Directions ▸
Give back the full listing verbatim, apart from its images.

Task input ▸
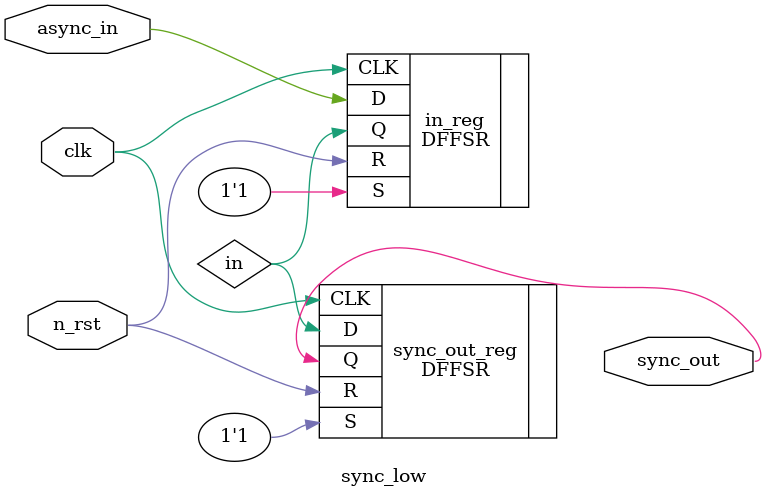
<source format=v>


module sync_low ( clk, n_rst, async_in, sync_out );
  input clk, n_rst, async_in;
  output sync_out;
  wire   in;

  DFFSR in_reg ( .D(async_in), .CLK(clk), .R(n_rst), .S(1'b1), .Q(in) );
  DFFSR sync_out_reg ( .D(in), .CLK(clk), .R(n_rst), .S(1'b1), .Q(sync_out) );
endmodule


</source>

Task answer ▸
<source format=v>


module sync_low ( clk, n_rst, async_in, sync_out );
  input clk, n_rst, async_in;
  output sync_out;
  wire   in;

  DFFSR in_reg ( .D(async_in), .CLK(clk), .R(n_rst), .S(1'b1), .Q(in) );
  DFFSR sync_out_reg ( .D(in), .CLK(clk), .R(n_rst), .S(1'b1), .Q(sync_out) );
endmodule


</source>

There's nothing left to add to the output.